Problem requirements
Turn the lines of the listing below, from the line containing "авіаційної діяльності." through the end of the listing, into a JSON list of strings with one string per line. Skip blank lines and leave the pictures out.

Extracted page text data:
※ ※ ※

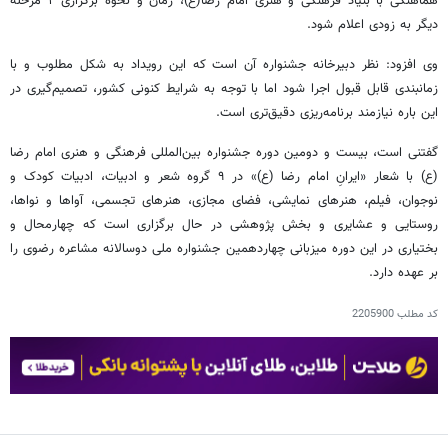
هماهنگی با بنیاد فرهنگی و هنری امام رضا(ع)، زمان و نحوه برگزاری ۲ مرحله
دیگر به زودی اعلام شود.
وی افزود: نظر دبیرخانه جشنواره آن است که این رویداد به شکل مطلوب و با
زمانبندی قابل قبول اجرا شود اما با توجه به شرایط کنونی کشور، تصمیم‌گیری در
این باره نیازمند برنامه‌ریزی دقیق‌تری است.
گفتنی است، بیست و دومین دوره جشنواره بین‌المللی فرهنگی و هنری امام رضا
(ع) با شعار «ایرانِ امام رضا (ع)» در ۹ گروه شعر و ادبیات، ادبیات کودک و
نوجوان، فیلم، هنرهای نمایشی، فضای مجازی، هنرهای تجسمی، آواها و نواها،
روستایی و عشایری و بخش پژوهشی در حال برگزاری است که چهارمحال و
بختیاری در این دوره میزبانی چهاردهمین جشنواره ملی دوسالانه مشاعره رضوی را
بر عهده دارد.
کد مطلب
2205900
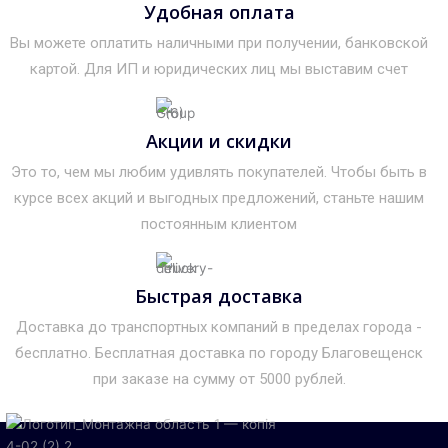
Удобная оплата
Вы можете оплатить наличными при получении, банковской
картой. Для ИП и юридических лиц мы выставим счет
Акции и скидки
Это то, чем мы любим удивлять покупателей. Чтобы быть в
курсе всех акций и выгодных предложений, станьте нашим
постоянным клиентом
Быстрая доставка
Доставка до транспортных компаний в пределах города -
бесплатно. Бесплатная доставка по городу Благовещенск
при заказе на сумму от 5000 рублей.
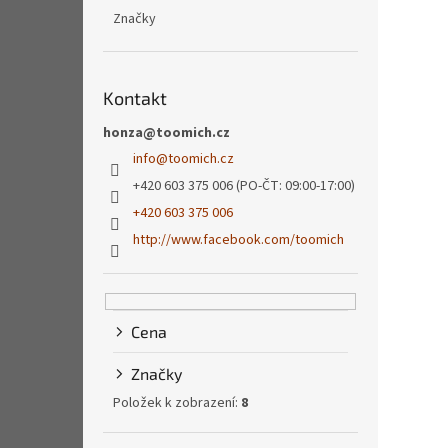
Značky
Kontakt
honza@toomich.cz
info
@
toomich.cz
+420 603 375 006 (PO-ČT: 09:00-17:00)
+420 603 375 006
http://www.facebook.com/toomich
Cena
Značky
Položek k zobrazení:
8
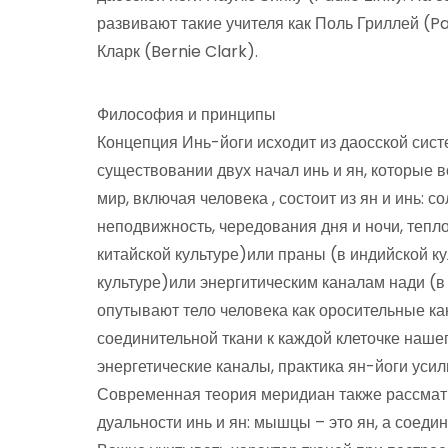
развивают такие учителя как Поль Гриллей (Pa
Кларк (Bernie Clark).
Философия и принципы
Концепция Инь-йоги исходит из даосской сист
существовании двух начал инь и ян, которые во
мир, включая человека , состоит из ян и инь: с
неподвижность, чередования дня и ночи, тепло 
китайской культуре)или праны (в индийской ку
культуре)или энергитическим каналам нади (в 
опутывают тело человека как оросительные ка
соединительной ткани к каждой клеточке нашег
энергетические каналы, практика ян-йоги усил
Современная теория меридиан также рассматр
дуальности инь и ян: мышцы – это ян, а соедин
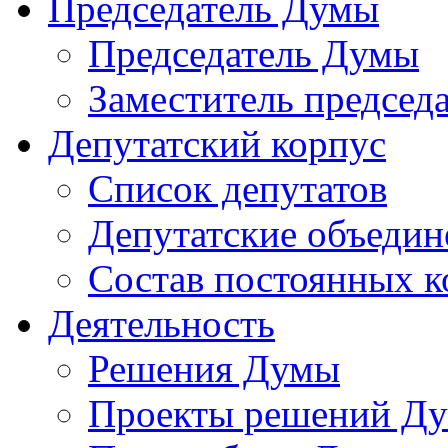
Председатель Думы
Председатель Думы
Заместитель председ
Депутатский корпус
Список депутатов
Депутатские объедин
Состав постоянных 
Деятельность
Решения Думы
Проекты решений Д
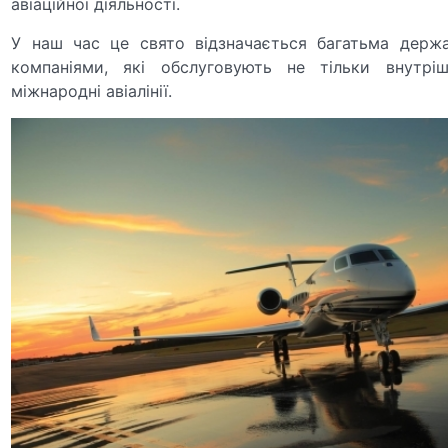
авіаційної діяльності.
У наш час це свято відзначається багатьма держ
компаніями, які обслуговують не тільки внутріш
міжнародні авіалінії.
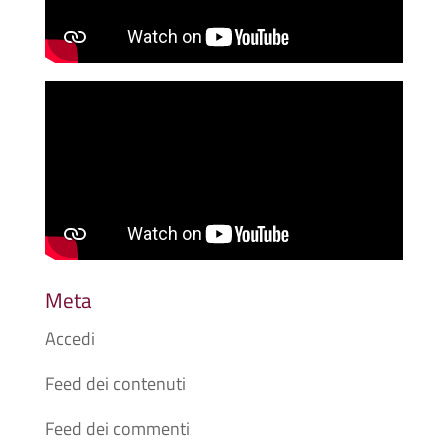
Meta
Accedi
Feed dei contenuti
Feed dei commenti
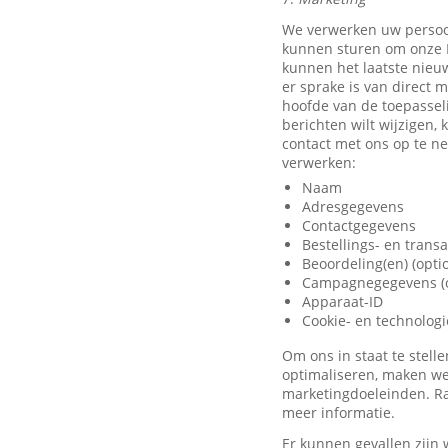
We verwerken uw persoo
kunnen sturen om onze D
kunnen het laatste nieu
er sprake is van direct 
hoofde van de toepassel
berichten wilt wijzigen,
contact met ons op te 
verwerken:
Naam
Adresgegevens
Contactgegevens
Bestellings- en trans
Beoordeling(en) (opti
Campagnegegevens (o
Apparaat-ID
Cookie- en technolog
Om ons in staat te stel
optimaliseren, maken we
marketingdoeleinden. Ra
meer informatie.
Er kunnen gevallen zijn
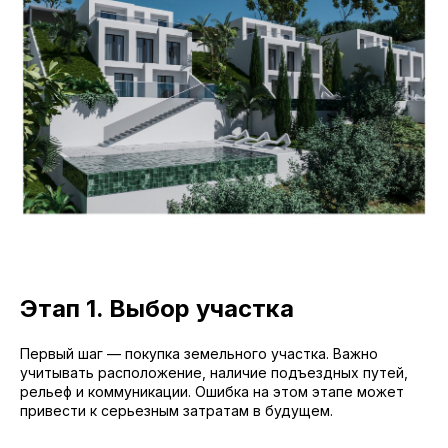
Этап 1. Выбор участка
Первый шаг — покупка земельного участка. Важно
учитывать расположение, наличие подъездных путей,
рельеф и коммуникации. Ошибка на этом этапе может
привести к серьезным затратам в будущем.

※ ※ ※

Solution to the problem
[
  "авіаційної діяльності.",
  "У наш час це свято відзначається багатьма держ",
  "компаніями, які обслуговують не тільки внутріш",
  "міжнародні авіалінії.",
  "Meta",
  "Accedi",
  "Feed dei contenuti",
  "Feed dei commenti",
  "We verwerken uw persoo",
  "kunnen sturen om onze D",
  "kunnen het laatste nieu",
  "er sprake is van direct ",
  "hoofde van de toepassel",
  "berichten wilt wijzigen,",
  "contact met ons op te ",
  "verwerken:",
  "Naam",
  "Adresgegevens",
  "Contactgegevens",
  "Bestellings- en trans",
  "Beoordeling(en) (opti",
  "Campagnegegevens (o",
  "Apparaat-ID",
  "Cookie- en technolog",
  "Om ons in staat te stel",
  "optimaliseren, maken we",
  "marketingdoeleinden. Ra",
  "meer informatie.",
  "Er kunnen gevallen zijn",
  "Этап 1. Выбор участка",
  "Первый шаг — покупка земельного участка. Важно",
  "учитывать расположение, наличие подъездных путей,",
  "рельеф и коммуникации. Ошибка на этом этапе может",
  "привести к серьезным затратам в будущем."
]